**RECORD EXTRACTS**
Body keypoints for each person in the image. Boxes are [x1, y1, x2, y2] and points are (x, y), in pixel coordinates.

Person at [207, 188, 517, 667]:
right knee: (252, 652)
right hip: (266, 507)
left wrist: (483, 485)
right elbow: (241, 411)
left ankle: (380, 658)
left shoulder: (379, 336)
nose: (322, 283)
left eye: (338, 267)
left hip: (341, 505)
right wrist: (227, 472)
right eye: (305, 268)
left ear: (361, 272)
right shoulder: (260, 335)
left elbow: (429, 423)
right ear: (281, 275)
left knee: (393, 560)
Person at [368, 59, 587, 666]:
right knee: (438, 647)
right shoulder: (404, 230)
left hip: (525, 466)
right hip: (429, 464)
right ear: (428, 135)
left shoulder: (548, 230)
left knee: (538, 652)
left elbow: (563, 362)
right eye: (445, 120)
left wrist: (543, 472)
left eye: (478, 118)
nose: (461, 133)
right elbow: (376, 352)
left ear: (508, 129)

**WHAT IS BEING ASKED**
At the line with "right hip: (429, 464)", begin reproducing the material above exactly, and continue through its last line.

**RESPONSE TO THE EXERCISE**
right hip: (429, 464)
right ear: (428, 135)
left shoulder: (548, 230)
left knee: (538, 652)
left elbow: (563, 362)
right eye: (445, 120)
left wrist: (543, 472)
left eye: (478, 118)
nose: (461, 133)
right elbow: (376, 352)
left ear: (508, 129)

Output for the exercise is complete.